NEW TRENDS IN DETAIL
British designer Sebastian Wrong calls 2016 a ‘very exciting moment in lighting,’ because this year has delivered plenty of groundbreaking innovations to take advantage of. Here are our highlights
New LEDS ‘LED lighting is delivering much better quality illumination at much lower cost, so there’s no reason not to use it in your home,’ says Bruce Weil of The Lighting Design Studio. ‘ What’s available now is tried and tested, so we can confidently design lighting with integrated LEDS,’ adds Wrong. LEDS are long-lasting, energy-efficient, cool to the touch and vibration- and shock-proof. They are now being used for everything from ‘virtual skies’ (faux rooflights that mimic natural light) to LED decorated wallpaper – a unique way to illuminate your walls. OLEDS (organic LEDS) These are a relatively new technology providing a uniform spread of light, rather than single light points. They come in sheet form and can be used to brighten whole surfaces without the need for shades or diffusers. They produce very little heat, and with low glare and shadow, can reduce eye fatigue. Reinvented lightbulbs Plumen, the pioneer of beautifully designed, energyefficient lightbulbs, has just launched the ‘Plumen 003’ (£150; ukshop.plumen.com), which has a faceted gold detail on the inside, while the sculptural ‘URI’ laseretched acrylic LED bulb from Hong Kong brand NAP (£40; indiegogo.com) casts spectacular shadows. Vintage-style filament bulbs are also enjoying a revival, now fitted with energy-efficient LEDS.

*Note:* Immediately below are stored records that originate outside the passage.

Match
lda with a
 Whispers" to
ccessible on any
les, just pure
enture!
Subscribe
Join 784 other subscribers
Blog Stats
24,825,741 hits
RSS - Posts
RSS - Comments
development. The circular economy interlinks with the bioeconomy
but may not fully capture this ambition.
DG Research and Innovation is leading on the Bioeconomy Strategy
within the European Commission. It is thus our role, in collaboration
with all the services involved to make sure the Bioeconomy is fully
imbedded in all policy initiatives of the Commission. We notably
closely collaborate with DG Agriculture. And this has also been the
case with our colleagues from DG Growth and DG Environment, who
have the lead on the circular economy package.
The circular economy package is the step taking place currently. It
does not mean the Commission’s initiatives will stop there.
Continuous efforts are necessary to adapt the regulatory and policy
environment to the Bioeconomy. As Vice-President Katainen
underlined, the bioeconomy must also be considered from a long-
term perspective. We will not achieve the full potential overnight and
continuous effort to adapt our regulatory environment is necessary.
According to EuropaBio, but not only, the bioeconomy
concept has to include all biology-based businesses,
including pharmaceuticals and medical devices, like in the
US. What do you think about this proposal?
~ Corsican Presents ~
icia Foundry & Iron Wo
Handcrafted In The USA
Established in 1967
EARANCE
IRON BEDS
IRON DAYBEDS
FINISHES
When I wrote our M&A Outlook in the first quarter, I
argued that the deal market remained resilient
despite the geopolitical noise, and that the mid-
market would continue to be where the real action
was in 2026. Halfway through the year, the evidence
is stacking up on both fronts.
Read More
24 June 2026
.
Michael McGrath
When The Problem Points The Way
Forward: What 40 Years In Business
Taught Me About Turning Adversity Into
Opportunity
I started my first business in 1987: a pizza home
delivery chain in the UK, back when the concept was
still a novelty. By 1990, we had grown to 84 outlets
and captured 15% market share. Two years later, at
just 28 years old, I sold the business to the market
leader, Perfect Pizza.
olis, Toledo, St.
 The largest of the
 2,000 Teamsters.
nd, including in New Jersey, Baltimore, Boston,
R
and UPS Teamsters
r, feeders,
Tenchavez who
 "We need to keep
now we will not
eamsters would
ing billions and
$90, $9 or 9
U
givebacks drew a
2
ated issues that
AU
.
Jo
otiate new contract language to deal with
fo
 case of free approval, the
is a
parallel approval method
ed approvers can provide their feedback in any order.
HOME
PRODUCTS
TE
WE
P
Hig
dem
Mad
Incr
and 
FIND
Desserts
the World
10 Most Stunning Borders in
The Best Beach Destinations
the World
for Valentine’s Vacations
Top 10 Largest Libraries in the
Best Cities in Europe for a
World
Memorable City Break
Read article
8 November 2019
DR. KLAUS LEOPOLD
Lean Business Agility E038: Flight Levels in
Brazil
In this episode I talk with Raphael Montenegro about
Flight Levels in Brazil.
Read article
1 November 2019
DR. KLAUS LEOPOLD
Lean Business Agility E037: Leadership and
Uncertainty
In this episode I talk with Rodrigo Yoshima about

Research shows that light can affect everything from sleep to productivity, so wirelessly connected bulbs like the ‘Active Light’ by Hive (from £89 for a starter pack; hivehome.com) that are able to mimic sunrise and sunset, can have a positive effect on people’s lives. High-tech controls Alongside wireless smartphone- and tablet-controlled systems, lighting will soon be intelligently managed in the same way that adaptive thermostats, such as Nest, learn your behaviour to adjust room temperature. This means, for example, that the lights could gradually brighten at the time you usually get up, without you having to pre-programme them to do so. Lighting that learns from you – it’s the future.